Previous studies have shown that the obesity-hypogonadism relationship is bidirectional [Citation28]. There are numerous causative and correlative factors on both sides of the equation [Citation28,Citation29]. Recent evidence confirms that these two conditions exacerbate each other, and we are only beginning to understand how by treating one of these conditions, we can help to treat the other as well [Citation29,Citation35–38]. Our results provide new evidence that obesity and hypogonadism do not have a simple relationship. Physicians should be aware of the possibility of hypogonadism when patients are overweight or underweight and consider testing serum testosterone levels.

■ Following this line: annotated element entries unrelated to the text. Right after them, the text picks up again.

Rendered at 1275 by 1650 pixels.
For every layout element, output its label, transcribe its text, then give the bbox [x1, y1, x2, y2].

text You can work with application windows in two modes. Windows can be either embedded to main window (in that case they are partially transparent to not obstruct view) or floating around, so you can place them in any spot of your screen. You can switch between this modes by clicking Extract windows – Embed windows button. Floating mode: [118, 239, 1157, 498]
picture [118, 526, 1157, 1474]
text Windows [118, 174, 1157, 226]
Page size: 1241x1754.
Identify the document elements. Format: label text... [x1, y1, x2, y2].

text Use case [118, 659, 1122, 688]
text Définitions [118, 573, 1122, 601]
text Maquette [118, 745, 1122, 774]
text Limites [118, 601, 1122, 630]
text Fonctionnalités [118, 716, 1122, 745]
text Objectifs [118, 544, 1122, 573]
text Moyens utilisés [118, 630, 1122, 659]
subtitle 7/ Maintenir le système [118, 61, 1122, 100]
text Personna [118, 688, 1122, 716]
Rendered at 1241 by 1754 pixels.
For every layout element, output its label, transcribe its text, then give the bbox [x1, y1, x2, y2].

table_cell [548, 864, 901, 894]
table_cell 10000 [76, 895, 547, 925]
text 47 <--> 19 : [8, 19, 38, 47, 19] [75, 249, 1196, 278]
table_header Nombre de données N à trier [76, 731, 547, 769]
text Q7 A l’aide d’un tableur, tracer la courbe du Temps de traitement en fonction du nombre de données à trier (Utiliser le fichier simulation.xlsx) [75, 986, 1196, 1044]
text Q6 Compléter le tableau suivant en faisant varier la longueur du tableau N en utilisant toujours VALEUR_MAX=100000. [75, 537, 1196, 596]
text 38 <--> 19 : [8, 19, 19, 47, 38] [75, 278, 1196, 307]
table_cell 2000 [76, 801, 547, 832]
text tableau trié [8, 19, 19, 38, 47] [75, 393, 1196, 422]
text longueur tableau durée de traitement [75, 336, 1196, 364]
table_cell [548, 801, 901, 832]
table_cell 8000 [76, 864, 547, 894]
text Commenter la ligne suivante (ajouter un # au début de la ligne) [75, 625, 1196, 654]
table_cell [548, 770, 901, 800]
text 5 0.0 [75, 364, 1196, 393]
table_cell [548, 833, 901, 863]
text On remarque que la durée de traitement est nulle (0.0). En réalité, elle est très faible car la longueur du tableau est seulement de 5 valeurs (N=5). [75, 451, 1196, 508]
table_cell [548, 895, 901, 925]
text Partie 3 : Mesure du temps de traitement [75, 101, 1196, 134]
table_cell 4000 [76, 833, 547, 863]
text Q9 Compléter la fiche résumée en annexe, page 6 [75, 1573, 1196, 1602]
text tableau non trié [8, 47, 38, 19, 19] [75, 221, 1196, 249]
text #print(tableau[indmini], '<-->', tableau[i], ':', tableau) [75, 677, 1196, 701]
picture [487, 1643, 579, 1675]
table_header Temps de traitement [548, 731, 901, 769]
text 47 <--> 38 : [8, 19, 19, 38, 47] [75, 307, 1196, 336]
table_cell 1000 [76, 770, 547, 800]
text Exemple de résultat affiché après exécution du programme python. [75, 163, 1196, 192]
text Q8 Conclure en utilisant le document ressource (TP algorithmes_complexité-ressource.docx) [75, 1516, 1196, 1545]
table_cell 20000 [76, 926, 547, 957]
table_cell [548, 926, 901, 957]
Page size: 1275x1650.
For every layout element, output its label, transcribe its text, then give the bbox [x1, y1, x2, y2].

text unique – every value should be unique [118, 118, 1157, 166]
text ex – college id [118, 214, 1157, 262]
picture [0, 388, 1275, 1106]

However, some limitations are worth noting. Although the present study was supported statistically, our cross-sectional study could not be used to determine causal relationships. Serum testosterone levels were only measured once and might not reflect patients’ typical testosterone levels. There may also have some selection bias, as the population included in these analyses were individuals who needed surgery intervention. The results regarding the prevalence of and relationship between TD and obesity need to be interpreted with caution.

Conclusion

Nearly one-third (27.2%) of the aging BPH patients in this study who need surgery have low serum testosterone levels. The association between BMI and TD is not simple. A J-shaped curve correlation was detected in this study. TD gradually decreased as BMI increased when it was below cutoff value 19.2 kg/m2. However reversely, TD was progressively rising as BMI increased when it was over 19.2 kg/m2. Long-term prospective studies are needed to confirm these findings.

Acknowledgements

The authors gratefully acknowledge the help of Dr. Yun-Kai Zhu, Dr. Ya-Qing Chen for their excellent technical assistance in the ultrasound examinations. Thanks are also extended to American Journal Experts (AJE) Company for professional English improvement.

Disclosure statement

The authors report no conflict of interest.

Additional information

Funding

This work was supported by Clinical Research Plan of SHDC (Shanghai Hospital Development Center) (Grant No. 16CR2030B).